Remember reading the blog Wrecked in San Pedro? I was on top of the world. I was on fire with the Holy Spirit; I was so in tune with Him. He gave me insights to other’s lives that otherwise would have been a mystery. He gave me His Colombian baby’s hearts and I willingly leaned into the love that He proctored. I was completely unaware of the pain that was looming on my doorstep. I was naive to say the least.
Days after meeting my women in San Pedro, I was faced with our goodbye that might or might not be forever. We held each other on the bus stop as time ticked on. Then the bus arrived, and Megan said we need to go. Walking away I began to uncontrollably sob. What was at first a couple tears turned into a downpour. They ran up to us in the bus and held my hand through the window as the bus drove away. That is Hollywood level dramatic right there. We rounded the corner and they ran to the other side. As I waved goodbye, I couldn’t help but think I may never again see them on this earth. At that moment, my heart cramped inside of my chest. The level of pain I felt leaving them was unlike any amount of emotion I have ever felt in my life. It was so strong and sharp I did not know if I would recover.
And I shut down. I built walls. I quickly decided to never love like that again. I am not going to subject myself to this pain. Sorry, God, I’m done. I decided without even thinking twice about it. It was a survival technique that I thought I had no control over.
The next couple days I floated around. Not really giving much of myself away to anyone. I felt incapable of loving. And I was okay with it.
The feeling carried over into Ecuador, even into ministry. We got the chance to learn about the organization that we are working with. Unimaginable horrors were discussed with us in detail. Stories that would usually make me sick had little to no impact on me. The rest of my team welled up with tears and later said how attached they felt to the ministry. I had to confess I felt nothing for any of it. I was still completely numb. I had my walls of protection raised high. I was not about to offer my heart for slaughter again.
But God has different ideas. Let’s go back to Colombia for a second.
In my last moments in Colombia (minutes before getting on the bus), a lady from the church came up to me and told me she had a word from the Lord for me. I, flustered with the business of leaving, stopped to listen to her words that were all in Spanish. Making sure I heard correctly from Oscar, I walked away in a daze. I ran into Suze and, through water-covered, glazed eyes, told her what the lady said to me.

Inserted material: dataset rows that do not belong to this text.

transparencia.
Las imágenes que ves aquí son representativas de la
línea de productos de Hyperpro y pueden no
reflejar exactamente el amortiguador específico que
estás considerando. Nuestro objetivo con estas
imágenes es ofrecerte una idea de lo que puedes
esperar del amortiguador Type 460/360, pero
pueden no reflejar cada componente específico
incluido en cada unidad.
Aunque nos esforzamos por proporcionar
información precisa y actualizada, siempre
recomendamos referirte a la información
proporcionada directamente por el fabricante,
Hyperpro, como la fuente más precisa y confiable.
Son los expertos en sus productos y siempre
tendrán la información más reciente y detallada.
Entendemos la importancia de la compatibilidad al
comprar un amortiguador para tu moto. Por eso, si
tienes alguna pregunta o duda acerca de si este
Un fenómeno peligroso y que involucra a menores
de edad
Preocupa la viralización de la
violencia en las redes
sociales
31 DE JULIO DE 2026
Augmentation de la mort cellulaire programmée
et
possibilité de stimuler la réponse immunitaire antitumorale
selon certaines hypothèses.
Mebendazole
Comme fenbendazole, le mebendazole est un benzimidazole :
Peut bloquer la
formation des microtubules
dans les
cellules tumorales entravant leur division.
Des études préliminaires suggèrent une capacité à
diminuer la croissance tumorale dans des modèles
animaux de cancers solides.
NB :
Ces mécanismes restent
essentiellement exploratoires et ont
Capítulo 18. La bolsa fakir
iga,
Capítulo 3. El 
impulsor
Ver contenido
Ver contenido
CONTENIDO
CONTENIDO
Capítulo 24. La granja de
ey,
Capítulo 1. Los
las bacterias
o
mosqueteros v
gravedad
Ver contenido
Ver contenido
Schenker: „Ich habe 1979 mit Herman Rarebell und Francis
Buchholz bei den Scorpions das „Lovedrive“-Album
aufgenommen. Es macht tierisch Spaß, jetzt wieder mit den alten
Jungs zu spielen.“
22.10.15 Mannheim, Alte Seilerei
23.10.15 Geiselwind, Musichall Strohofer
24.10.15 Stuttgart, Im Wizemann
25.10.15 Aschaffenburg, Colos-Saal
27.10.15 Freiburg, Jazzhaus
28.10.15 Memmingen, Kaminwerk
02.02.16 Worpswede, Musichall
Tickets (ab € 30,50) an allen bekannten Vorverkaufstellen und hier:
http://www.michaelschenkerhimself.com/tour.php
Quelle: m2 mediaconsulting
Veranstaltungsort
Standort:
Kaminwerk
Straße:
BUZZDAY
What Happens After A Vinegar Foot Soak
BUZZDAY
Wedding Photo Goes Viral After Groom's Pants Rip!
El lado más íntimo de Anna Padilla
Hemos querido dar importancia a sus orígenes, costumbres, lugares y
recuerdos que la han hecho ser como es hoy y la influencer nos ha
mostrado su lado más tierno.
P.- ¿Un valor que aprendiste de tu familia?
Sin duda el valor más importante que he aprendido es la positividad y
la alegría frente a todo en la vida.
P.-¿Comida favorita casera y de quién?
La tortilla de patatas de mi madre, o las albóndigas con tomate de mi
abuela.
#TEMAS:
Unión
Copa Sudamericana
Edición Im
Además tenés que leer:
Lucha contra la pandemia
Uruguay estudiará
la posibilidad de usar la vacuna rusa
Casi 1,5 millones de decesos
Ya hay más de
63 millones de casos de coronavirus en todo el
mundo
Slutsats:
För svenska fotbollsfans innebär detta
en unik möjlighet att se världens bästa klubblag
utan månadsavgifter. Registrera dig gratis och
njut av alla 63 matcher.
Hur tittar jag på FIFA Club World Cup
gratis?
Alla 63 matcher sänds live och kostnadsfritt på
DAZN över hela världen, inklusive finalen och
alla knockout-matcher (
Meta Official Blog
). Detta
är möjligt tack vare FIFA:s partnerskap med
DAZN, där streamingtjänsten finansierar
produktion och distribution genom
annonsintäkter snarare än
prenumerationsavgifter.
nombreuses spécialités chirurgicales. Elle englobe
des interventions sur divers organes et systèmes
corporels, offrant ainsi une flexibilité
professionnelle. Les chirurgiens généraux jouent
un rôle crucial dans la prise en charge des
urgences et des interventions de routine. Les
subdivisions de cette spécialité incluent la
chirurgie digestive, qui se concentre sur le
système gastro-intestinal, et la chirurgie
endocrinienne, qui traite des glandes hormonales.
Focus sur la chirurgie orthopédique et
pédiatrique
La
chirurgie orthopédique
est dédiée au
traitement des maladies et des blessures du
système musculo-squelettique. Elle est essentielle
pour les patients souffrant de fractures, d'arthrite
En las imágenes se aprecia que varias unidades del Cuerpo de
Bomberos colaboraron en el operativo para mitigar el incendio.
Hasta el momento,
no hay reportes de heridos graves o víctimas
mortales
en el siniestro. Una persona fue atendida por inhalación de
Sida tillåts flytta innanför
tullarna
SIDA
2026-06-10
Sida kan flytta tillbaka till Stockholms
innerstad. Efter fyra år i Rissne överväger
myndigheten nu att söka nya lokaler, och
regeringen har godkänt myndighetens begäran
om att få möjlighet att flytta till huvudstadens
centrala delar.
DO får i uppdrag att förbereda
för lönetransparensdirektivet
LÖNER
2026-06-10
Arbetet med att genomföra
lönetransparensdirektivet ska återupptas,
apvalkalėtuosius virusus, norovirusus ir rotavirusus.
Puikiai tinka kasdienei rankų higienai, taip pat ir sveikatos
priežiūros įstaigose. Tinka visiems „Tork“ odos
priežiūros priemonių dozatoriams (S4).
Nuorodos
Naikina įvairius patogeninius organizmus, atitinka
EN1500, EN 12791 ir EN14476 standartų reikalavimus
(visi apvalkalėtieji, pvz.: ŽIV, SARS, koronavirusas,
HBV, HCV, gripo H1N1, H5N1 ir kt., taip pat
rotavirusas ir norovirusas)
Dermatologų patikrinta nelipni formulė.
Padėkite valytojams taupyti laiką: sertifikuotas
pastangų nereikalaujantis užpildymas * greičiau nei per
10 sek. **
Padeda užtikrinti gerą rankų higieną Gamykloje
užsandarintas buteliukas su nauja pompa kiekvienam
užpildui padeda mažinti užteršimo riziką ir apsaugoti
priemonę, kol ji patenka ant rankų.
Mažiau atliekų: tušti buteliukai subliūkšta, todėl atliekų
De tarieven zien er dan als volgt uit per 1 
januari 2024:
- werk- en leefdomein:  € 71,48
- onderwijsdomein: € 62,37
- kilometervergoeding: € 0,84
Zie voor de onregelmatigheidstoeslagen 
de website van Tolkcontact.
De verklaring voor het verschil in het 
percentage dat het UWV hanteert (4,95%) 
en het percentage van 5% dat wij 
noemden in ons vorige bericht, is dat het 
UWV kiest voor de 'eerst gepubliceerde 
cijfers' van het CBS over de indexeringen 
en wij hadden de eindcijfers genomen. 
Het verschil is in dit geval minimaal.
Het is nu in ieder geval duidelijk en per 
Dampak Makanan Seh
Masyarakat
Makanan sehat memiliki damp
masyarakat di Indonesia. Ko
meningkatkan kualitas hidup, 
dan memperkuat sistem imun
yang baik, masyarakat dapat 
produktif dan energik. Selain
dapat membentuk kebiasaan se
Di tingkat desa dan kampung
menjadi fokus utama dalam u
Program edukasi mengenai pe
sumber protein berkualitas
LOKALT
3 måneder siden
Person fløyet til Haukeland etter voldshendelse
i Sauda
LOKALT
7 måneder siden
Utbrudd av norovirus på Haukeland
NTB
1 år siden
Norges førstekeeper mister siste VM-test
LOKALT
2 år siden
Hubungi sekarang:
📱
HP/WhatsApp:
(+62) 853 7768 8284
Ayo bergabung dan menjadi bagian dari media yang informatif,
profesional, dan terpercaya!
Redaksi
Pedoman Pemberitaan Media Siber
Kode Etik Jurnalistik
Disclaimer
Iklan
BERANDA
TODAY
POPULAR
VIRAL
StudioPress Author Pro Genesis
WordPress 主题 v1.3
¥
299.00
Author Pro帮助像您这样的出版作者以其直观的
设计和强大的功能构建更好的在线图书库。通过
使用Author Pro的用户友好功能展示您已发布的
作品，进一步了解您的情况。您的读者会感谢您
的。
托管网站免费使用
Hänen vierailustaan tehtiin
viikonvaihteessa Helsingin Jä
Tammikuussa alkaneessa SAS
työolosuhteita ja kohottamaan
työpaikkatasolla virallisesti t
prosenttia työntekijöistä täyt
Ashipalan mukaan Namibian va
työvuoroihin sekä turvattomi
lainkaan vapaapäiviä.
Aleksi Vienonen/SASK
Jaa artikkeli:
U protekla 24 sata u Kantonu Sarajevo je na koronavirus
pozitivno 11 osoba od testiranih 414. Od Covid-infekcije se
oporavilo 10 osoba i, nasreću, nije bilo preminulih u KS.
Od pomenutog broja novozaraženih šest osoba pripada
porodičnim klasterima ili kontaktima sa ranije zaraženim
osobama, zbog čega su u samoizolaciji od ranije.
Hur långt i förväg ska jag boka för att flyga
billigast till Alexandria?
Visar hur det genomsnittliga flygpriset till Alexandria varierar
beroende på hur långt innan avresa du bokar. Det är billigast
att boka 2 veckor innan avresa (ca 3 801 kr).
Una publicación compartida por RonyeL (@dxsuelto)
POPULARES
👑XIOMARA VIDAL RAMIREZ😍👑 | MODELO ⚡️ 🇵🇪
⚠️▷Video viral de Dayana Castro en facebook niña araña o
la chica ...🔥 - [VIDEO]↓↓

“Never lose your joy for life. You cannot ever stop loving people. It is a gift from the Lord.”
She didn’t know me; she didn’t know my pain. But God knew; He knows my heart.
I would love to say that word smashed my walls of fear., that I opened myself right back up to whatever people the Lord had for me. I did not. It has been a process, but I am happy to say that I open up more and more every time I lay it at His feet. I pray every day that the Lord would give me hearts like He did in San Pedro. I even pray for a double portion of intercession. And let me tell you, you have to be careful about what you ask for. God is a God who wants to give His children good gifts. He will never give a rock if they ask for bread. He told me that this month He would give me my squadmate’s hearts. He is faithful and doesn’t go back on His word, my friends.
Numbness is not from the Lord. Thank you for prayers to continue to through off any apathy and to dive deeper into God’s love and His love for others.
Philippians 1:9 “And this is my prayer: that your love may abound more and more in knowledge and depth of insight.”